↓↓↓

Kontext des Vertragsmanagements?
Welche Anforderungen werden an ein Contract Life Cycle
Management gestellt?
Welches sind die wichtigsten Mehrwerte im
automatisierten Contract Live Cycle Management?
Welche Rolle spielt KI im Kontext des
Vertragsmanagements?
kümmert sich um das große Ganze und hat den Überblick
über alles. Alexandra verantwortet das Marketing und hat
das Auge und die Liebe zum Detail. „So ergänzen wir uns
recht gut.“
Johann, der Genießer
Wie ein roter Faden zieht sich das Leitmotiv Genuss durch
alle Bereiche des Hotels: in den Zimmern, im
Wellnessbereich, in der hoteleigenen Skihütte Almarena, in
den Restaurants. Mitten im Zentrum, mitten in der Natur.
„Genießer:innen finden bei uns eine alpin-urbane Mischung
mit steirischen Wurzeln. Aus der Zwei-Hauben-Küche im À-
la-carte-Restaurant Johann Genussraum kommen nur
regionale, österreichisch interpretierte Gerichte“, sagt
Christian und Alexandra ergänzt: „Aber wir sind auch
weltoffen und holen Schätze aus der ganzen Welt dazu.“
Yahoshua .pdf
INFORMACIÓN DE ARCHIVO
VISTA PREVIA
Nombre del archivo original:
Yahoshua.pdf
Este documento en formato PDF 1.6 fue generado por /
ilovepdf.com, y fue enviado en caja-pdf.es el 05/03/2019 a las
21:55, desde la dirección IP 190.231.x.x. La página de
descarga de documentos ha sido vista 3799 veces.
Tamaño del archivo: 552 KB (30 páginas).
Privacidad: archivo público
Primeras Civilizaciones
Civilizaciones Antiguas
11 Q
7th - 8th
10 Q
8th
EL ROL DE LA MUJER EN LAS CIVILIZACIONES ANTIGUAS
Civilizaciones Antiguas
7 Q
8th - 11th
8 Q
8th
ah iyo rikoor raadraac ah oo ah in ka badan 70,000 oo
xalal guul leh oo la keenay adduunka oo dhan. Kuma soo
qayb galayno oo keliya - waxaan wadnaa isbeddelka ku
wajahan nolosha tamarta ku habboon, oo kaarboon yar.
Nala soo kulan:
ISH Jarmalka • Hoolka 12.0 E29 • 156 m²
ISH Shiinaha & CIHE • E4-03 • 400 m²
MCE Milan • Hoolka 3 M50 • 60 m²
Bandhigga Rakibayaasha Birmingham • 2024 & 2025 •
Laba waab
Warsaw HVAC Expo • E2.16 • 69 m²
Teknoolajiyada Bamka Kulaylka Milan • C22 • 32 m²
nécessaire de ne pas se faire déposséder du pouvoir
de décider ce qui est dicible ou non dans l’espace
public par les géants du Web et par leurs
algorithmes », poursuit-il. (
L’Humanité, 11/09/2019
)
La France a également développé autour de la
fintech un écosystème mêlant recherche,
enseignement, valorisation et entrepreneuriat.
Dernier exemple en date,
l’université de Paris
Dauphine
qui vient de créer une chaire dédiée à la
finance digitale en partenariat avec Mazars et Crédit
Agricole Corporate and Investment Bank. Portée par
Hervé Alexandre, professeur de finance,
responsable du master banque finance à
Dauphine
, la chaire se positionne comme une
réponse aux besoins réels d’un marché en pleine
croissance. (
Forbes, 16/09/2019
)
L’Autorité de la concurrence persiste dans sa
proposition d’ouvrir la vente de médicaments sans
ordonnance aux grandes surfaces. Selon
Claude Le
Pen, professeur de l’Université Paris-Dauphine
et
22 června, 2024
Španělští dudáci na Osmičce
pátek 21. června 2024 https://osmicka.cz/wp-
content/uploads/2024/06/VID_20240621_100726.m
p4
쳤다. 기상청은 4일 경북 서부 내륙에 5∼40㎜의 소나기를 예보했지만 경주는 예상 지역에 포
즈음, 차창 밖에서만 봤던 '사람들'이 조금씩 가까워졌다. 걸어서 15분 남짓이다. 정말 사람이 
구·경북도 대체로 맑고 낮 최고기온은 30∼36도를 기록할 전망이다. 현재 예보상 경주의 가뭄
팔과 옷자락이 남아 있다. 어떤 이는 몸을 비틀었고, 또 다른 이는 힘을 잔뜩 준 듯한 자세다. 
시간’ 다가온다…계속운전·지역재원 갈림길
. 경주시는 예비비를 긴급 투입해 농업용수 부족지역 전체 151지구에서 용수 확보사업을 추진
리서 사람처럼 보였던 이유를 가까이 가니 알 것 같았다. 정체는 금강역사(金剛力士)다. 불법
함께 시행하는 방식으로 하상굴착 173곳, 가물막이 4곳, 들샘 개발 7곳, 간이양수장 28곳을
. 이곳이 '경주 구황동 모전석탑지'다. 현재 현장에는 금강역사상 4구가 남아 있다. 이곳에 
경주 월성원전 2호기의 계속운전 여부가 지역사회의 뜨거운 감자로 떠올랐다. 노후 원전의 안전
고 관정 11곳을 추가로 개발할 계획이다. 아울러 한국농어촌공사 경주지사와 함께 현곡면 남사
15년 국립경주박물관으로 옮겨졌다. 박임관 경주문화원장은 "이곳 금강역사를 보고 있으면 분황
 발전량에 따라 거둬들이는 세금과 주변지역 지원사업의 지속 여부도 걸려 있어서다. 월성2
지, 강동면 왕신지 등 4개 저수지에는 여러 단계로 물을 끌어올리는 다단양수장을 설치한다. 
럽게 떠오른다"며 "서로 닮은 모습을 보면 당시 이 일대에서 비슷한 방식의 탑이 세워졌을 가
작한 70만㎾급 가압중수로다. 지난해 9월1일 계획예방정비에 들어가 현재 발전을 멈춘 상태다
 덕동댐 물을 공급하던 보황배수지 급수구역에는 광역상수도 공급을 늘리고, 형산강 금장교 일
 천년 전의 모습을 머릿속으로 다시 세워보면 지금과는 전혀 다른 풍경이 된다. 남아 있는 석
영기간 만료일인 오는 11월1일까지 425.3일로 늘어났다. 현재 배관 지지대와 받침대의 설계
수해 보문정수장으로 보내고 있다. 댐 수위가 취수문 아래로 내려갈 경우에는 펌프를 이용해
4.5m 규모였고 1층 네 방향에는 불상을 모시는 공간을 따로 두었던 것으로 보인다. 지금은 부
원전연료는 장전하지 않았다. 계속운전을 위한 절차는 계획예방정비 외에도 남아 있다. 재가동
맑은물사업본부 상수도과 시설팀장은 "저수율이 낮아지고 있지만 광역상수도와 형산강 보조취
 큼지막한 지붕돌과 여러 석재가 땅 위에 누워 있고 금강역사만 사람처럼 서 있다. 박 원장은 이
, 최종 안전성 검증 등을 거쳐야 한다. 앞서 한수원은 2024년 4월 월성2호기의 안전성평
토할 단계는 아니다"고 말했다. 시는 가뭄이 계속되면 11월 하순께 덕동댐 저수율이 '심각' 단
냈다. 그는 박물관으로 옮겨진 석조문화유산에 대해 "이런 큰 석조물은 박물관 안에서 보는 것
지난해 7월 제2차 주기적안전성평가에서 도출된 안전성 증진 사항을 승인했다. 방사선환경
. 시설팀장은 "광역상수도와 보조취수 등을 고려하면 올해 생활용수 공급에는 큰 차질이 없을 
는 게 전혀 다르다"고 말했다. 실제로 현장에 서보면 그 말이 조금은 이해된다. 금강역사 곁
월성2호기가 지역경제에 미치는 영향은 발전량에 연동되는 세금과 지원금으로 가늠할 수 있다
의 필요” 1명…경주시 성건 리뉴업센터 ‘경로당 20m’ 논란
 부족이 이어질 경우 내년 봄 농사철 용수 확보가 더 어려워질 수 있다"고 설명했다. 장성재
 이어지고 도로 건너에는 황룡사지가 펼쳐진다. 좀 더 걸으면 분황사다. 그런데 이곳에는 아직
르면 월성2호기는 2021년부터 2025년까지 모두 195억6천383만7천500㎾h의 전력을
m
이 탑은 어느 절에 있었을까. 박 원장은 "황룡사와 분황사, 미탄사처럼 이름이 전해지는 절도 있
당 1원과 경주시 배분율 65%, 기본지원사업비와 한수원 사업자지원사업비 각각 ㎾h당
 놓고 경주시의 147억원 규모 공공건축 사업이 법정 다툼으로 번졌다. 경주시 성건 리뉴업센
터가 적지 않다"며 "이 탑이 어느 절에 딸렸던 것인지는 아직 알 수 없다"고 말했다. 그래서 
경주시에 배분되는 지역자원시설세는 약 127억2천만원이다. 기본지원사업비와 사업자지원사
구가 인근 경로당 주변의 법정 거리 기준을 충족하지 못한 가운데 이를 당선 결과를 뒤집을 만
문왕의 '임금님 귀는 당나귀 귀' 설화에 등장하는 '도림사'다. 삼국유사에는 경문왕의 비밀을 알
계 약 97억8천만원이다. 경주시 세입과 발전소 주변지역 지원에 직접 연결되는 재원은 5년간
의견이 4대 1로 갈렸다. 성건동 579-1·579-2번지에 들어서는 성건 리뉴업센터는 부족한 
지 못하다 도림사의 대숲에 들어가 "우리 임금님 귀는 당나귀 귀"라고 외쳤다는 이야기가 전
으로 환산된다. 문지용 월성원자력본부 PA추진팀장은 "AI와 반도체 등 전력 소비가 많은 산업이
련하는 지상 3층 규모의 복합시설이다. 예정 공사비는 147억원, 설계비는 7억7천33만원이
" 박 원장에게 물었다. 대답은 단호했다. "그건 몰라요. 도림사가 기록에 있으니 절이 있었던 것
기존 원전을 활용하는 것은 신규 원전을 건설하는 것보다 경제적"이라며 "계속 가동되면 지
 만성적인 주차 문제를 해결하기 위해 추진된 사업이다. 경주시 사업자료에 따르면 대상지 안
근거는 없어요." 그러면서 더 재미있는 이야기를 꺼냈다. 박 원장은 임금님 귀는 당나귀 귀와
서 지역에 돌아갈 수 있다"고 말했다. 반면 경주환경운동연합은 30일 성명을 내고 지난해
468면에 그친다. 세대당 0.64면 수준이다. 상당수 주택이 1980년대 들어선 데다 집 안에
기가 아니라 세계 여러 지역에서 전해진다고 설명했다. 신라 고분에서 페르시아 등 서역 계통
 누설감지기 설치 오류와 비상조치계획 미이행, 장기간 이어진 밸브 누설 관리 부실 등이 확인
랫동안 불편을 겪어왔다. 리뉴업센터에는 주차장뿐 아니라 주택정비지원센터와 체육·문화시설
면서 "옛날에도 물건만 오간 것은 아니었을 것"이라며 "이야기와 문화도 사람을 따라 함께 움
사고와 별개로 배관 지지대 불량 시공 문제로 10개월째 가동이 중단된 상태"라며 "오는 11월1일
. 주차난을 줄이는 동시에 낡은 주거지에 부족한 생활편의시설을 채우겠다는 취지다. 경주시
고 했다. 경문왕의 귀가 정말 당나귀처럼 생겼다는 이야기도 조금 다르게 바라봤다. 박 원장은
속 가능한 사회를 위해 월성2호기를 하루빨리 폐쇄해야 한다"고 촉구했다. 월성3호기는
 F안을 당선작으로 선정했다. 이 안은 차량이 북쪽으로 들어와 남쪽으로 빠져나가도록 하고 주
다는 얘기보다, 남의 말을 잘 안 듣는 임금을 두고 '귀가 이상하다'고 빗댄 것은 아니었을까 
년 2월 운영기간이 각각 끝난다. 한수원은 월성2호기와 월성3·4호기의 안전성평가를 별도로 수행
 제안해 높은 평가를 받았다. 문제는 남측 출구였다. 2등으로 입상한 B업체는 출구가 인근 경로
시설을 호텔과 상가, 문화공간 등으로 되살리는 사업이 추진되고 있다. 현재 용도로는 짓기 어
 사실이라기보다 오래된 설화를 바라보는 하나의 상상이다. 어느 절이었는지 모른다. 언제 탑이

↑↑↑

#### Exercise details
Of the entries above, repeat exactly the lines from the line with "L’Autorité de la concurrence persiste dans sa" through the line with "구·경북도 대체로 맑고", both of them included.

#### Your response
L’Autorité de la concurrence persiste dans sa
proposition d’ouvrir la vente de médicaments sans
ordonnance aux grandes surfaces. Selon
Claude Le
Pen, professeur de l’Université Paris-Dauphine
et
22 června, 2024
Španělští dudáci na Osmičce
pátek 21. června 2024 https://osmicka.cz/wp-
content/uploads/2024/06/VID_20240621_100726.m
p4
쳤다. 기상청은 4일 경북 서부 내륙에 5∼40㎜의 소나기를 예보했지만 경주는 예상 지역에 포
즈음, 차창 밖에서만 봤던 '사람들'이 조금씩 가까워졌다. 걸어서 15분 남짓이다. 정말 사람이 
구·경북도 대체로 맑고 낮 최고기온은 30∼36도를 기록할 전망이다. 현재 예보상 경주의 가뭄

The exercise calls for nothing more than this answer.